**Directions:** Copy out the material below word for word, from its first line up to and including the line containing "collector number: 16097".

**Input material:**

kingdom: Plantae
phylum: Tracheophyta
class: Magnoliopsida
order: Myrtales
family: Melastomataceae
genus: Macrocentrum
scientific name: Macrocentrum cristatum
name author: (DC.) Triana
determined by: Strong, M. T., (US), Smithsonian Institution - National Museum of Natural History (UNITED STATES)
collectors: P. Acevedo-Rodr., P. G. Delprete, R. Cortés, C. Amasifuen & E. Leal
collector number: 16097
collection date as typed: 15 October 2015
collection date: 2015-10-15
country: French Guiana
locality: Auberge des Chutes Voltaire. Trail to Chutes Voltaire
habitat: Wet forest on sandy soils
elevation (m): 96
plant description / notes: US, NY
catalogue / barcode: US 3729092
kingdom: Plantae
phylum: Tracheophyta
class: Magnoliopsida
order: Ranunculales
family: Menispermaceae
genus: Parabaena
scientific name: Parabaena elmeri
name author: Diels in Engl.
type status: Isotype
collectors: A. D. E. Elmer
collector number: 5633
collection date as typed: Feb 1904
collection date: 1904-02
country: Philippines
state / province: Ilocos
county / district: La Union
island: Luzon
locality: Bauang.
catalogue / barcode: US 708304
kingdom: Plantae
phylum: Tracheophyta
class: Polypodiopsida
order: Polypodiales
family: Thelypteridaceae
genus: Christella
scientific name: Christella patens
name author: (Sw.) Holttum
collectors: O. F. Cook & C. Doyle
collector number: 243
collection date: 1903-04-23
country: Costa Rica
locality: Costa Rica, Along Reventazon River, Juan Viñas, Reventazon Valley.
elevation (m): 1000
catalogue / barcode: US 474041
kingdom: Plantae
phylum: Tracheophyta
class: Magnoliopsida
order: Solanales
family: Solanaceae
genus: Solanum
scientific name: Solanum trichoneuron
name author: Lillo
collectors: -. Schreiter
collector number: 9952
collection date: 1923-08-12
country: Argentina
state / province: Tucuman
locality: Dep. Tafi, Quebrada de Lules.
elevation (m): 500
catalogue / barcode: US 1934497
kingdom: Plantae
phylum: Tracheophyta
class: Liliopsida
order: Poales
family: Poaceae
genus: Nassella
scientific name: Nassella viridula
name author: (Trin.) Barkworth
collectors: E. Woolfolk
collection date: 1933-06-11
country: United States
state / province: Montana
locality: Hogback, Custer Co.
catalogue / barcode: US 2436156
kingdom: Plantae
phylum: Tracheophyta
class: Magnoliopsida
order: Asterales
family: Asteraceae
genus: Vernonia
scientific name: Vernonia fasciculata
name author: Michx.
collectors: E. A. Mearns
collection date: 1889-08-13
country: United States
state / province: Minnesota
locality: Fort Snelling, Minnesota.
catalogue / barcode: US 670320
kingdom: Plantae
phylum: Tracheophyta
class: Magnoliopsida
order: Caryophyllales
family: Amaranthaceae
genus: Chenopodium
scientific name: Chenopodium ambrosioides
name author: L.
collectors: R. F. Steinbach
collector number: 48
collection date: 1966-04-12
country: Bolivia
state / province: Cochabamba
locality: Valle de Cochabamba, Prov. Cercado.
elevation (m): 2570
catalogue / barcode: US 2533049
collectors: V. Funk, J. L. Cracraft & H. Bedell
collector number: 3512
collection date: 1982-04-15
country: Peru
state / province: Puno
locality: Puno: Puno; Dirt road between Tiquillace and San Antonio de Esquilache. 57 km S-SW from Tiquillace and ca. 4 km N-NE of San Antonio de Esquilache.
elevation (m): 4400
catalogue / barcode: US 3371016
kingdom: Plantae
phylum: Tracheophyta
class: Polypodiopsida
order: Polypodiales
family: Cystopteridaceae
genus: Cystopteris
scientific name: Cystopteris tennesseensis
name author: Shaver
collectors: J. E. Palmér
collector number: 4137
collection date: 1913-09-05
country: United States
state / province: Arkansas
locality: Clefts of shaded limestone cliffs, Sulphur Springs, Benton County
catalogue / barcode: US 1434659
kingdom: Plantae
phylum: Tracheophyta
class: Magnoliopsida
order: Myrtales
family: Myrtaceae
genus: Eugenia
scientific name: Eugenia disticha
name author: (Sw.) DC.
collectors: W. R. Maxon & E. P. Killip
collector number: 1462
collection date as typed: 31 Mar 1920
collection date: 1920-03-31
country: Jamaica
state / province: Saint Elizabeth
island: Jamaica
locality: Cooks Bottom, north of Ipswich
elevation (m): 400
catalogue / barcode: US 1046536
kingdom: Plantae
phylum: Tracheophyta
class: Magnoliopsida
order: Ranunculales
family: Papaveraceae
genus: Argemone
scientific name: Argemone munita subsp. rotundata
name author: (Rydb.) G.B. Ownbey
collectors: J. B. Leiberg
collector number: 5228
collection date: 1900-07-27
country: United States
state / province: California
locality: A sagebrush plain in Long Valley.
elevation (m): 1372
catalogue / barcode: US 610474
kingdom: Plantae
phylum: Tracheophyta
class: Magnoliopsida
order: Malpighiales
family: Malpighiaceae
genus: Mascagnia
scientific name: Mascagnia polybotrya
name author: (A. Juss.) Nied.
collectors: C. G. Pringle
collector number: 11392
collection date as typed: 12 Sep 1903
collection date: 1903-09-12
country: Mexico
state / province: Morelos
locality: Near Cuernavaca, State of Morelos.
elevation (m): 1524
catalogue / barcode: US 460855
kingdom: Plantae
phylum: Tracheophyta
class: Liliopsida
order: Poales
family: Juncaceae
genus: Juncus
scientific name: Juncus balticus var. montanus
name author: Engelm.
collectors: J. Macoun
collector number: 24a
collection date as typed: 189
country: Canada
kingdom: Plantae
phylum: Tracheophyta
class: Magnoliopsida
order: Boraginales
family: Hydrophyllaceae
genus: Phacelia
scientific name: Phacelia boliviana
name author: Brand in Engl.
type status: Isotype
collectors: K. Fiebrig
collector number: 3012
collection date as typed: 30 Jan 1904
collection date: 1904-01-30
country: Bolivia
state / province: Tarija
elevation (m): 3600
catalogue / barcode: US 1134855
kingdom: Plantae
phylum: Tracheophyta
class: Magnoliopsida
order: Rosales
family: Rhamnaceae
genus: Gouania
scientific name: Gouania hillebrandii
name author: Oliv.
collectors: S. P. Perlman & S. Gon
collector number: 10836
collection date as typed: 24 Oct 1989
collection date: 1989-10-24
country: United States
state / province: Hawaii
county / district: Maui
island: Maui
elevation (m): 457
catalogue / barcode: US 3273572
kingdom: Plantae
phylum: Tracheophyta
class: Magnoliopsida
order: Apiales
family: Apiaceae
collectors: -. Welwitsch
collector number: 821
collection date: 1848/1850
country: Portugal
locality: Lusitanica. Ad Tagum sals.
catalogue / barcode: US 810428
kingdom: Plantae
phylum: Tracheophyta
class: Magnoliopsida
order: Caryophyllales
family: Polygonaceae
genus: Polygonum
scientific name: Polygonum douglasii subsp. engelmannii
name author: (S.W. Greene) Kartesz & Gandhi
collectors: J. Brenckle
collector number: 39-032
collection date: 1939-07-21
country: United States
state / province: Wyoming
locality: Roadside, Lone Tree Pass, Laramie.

**Result of this task:**
kingdom: Plantae
phylum: Tracheophyta
class: Magnoliopsida
order: Myrtales
family: Melastomataceae
genus: Macrocentrum
scientific name: Macrocentrum cristatum
name author: (DC.) Triana
determined by: Strong, M. T., (US), Smithsonian Institution - National Museum of Natural History (UNITED STATES)
collectors: P. Acevedo-Rodr., P. G. Delprete, R. Cortés, C. Amasifuen & E. Leal
collector number: 16097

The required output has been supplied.